> ASSIGNMENT
Pick out every line in the items below that contains the word "werden", treating uppercase and lowercase letters as different.
**********
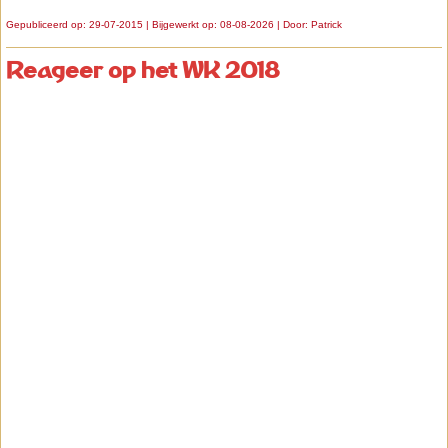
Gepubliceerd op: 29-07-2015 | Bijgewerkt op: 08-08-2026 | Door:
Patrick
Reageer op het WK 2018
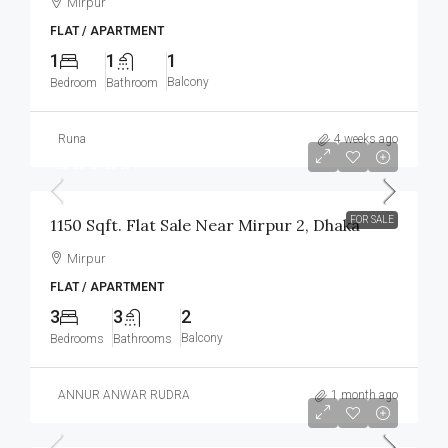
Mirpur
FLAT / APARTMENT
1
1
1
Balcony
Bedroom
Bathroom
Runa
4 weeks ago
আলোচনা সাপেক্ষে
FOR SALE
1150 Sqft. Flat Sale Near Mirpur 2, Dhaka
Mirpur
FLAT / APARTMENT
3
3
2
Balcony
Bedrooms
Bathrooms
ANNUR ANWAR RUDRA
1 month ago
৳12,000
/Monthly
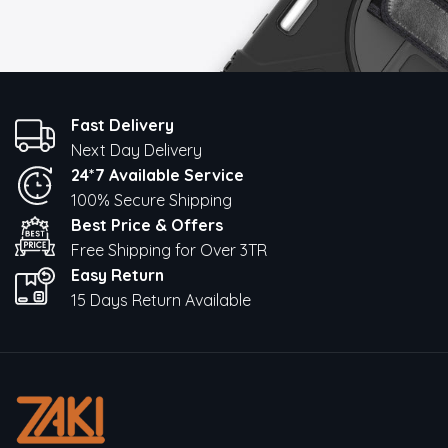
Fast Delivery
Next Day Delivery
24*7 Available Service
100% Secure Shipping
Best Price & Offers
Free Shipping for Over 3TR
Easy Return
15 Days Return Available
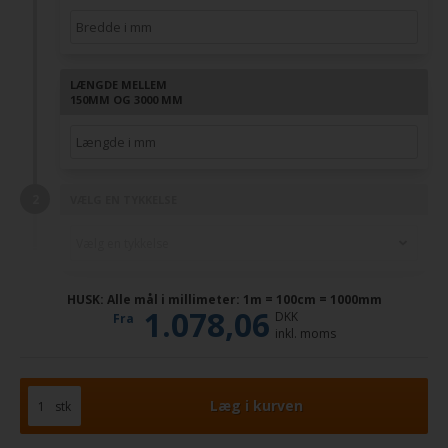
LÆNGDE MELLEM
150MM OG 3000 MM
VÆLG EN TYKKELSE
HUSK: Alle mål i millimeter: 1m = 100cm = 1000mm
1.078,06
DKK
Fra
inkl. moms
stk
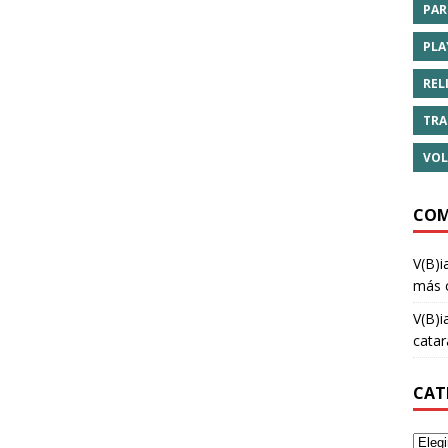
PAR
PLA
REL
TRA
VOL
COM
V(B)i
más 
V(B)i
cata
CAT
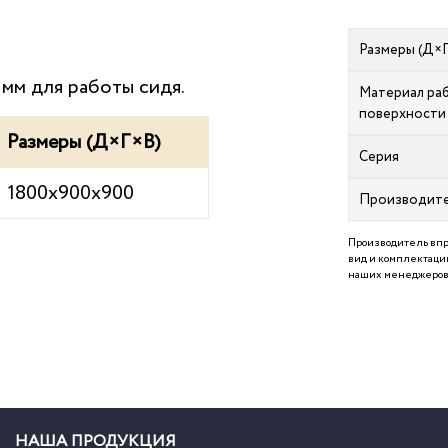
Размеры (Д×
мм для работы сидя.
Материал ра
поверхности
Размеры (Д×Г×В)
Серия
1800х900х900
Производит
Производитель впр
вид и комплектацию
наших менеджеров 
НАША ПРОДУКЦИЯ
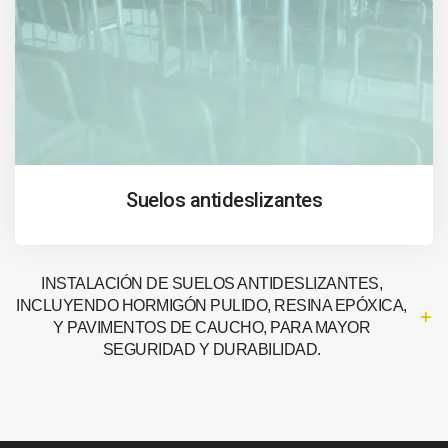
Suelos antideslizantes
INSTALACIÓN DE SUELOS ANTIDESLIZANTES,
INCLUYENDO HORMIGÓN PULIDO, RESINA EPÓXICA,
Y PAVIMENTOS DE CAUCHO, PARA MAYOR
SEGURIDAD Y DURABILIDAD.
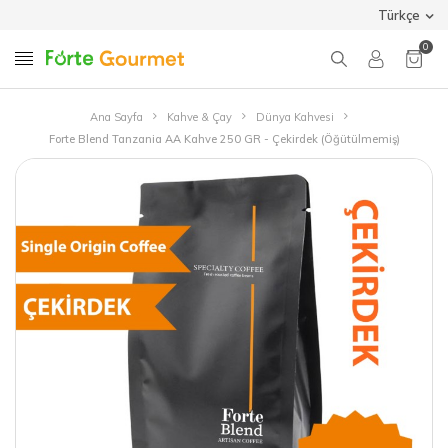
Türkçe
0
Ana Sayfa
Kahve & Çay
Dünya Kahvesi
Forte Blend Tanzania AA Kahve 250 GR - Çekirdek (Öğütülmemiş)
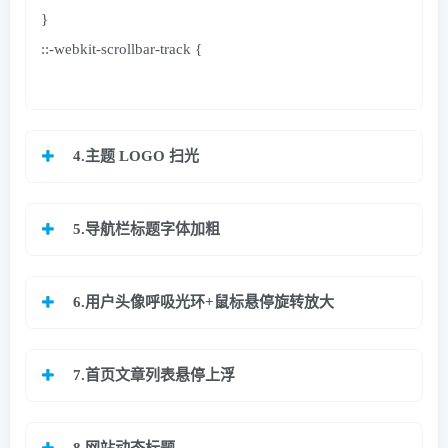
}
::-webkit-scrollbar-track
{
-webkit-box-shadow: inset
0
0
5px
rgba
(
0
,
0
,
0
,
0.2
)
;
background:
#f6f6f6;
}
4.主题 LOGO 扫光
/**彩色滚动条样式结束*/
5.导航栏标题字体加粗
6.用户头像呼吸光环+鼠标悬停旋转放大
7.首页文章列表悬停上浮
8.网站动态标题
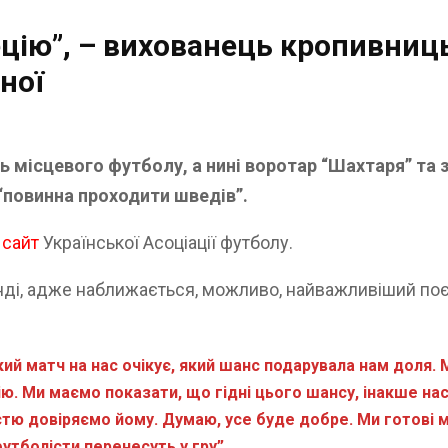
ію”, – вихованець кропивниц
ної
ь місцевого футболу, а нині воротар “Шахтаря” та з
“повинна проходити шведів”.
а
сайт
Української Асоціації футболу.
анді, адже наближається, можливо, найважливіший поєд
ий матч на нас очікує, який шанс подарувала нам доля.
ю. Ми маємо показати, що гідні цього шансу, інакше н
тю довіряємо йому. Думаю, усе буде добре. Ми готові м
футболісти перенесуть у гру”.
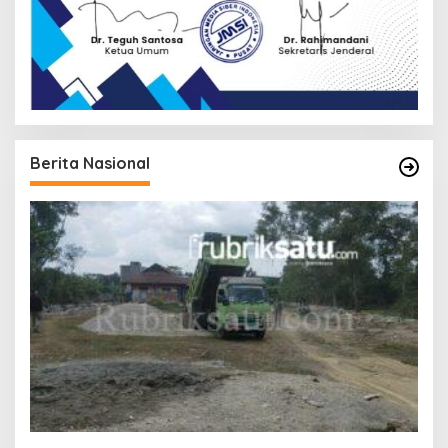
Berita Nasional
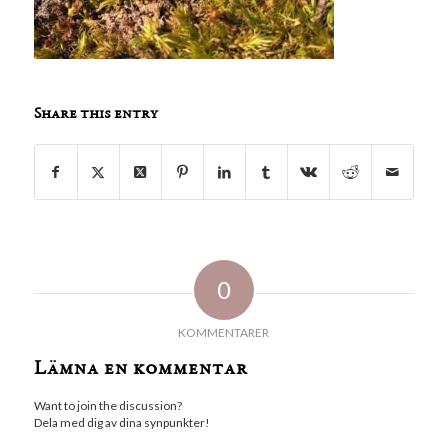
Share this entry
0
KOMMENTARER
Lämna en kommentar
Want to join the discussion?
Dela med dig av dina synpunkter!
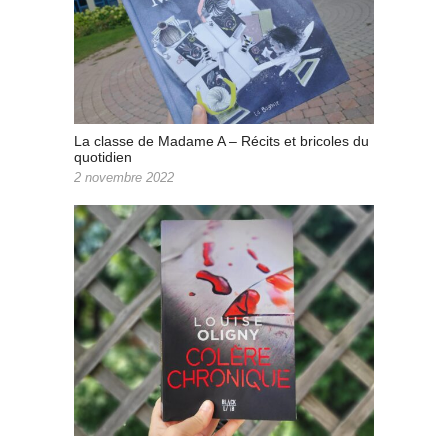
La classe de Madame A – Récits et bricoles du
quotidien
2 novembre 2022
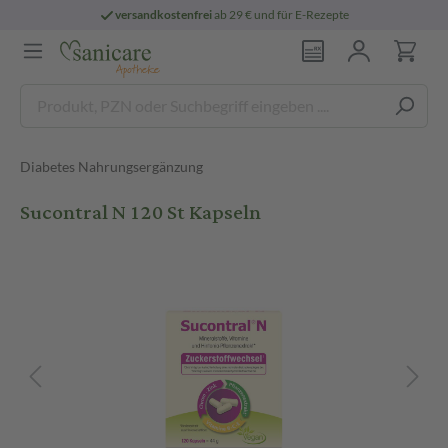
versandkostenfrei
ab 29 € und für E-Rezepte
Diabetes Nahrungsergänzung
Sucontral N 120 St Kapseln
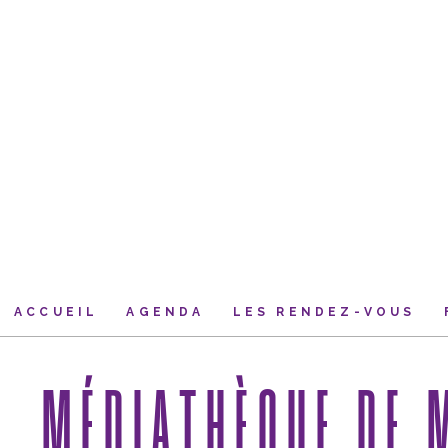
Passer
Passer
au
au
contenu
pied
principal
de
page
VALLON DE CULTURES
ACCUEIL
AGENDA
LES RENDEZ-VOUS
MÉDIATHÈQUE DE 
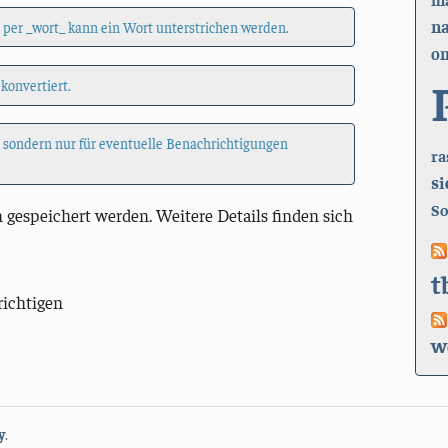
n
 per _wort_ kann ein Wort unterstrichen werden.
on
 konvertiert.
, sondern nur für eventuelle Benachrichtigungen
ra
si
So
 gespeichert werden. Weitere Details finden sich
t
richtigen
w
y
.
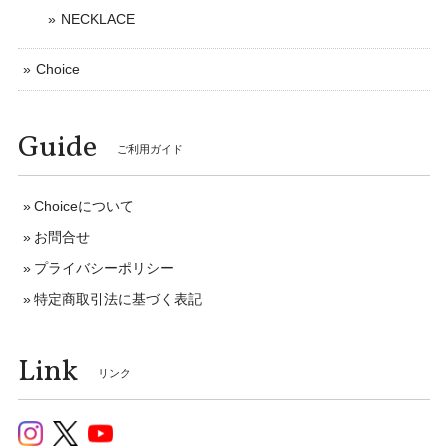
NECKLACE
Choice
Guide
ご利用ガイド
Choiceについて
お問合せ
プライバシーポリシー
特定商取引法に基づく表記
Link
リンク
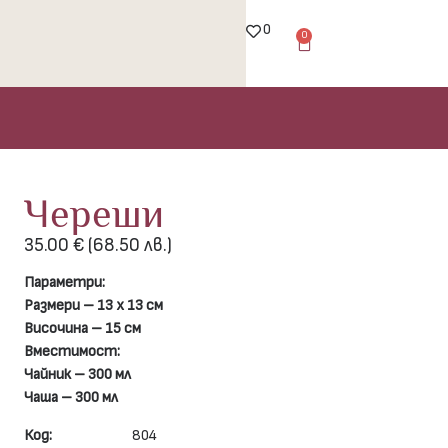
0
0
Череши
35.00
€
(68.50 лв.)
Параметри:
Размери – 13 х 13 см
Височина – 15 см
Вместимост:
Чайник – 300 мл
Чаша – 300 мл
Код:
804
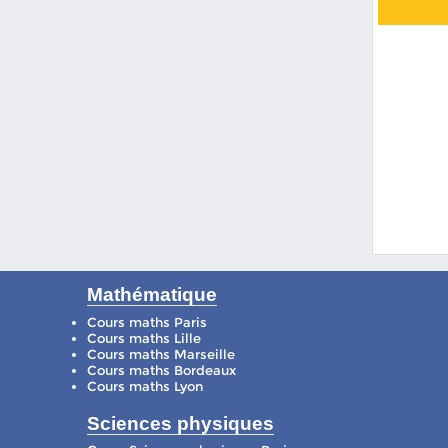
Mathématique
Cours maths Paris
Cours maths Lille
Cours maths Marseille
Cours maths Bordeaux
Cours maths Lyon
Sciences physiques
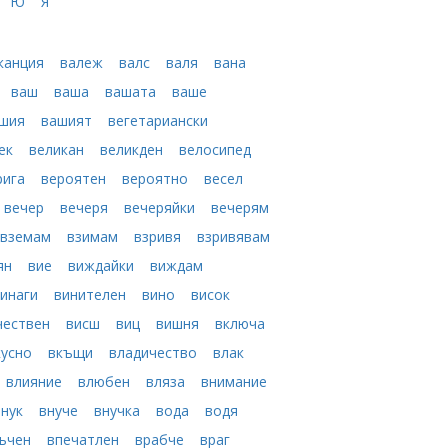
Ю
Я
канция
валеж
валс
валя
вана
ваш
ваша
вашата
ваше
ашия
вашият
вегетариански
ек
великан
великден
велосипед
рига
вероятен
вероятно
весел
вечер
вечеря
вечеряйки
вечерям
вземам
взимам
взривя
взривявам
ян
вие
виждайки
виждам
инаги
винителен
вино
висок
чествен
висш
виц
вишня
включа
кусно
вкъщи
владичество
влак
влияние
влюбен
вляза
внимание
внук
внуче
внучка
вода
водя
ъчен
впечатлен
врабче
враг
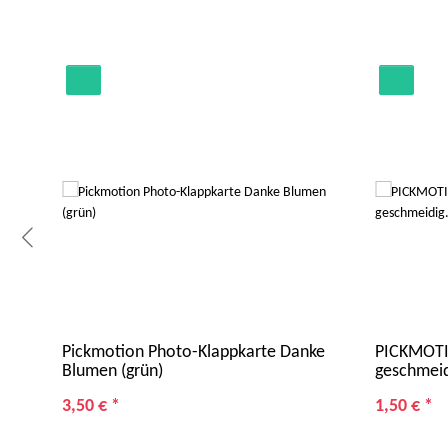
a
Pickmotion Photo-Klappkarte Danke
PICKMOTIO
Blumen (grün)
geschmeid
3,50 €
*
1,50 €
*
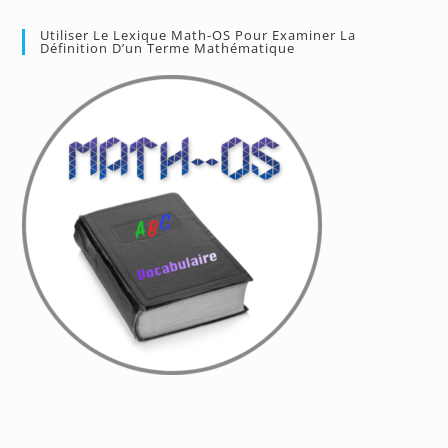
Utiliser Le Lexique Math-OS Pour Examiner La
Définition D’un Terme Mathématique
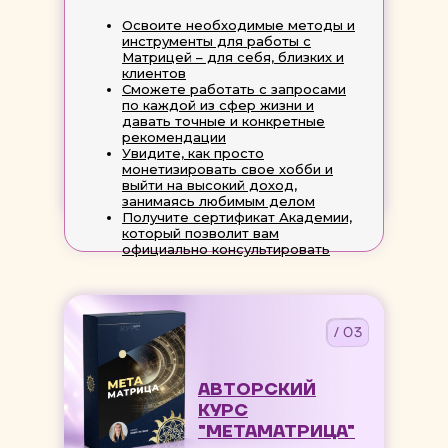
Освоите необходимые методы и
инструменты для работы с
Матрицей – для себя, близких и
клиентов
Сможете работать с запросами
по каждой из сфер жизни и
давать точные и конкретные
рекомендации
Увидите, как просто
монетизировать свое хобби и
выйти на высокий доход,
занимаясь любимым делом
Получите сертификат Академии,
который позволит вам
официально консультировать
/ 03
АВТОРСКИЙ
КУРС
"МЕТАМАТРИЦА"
**********
> RESULT OF THE TASK
 per _wort_ kann ein Wort unterstrichen werden.
 gespeichert werden. Weitere Details finden sich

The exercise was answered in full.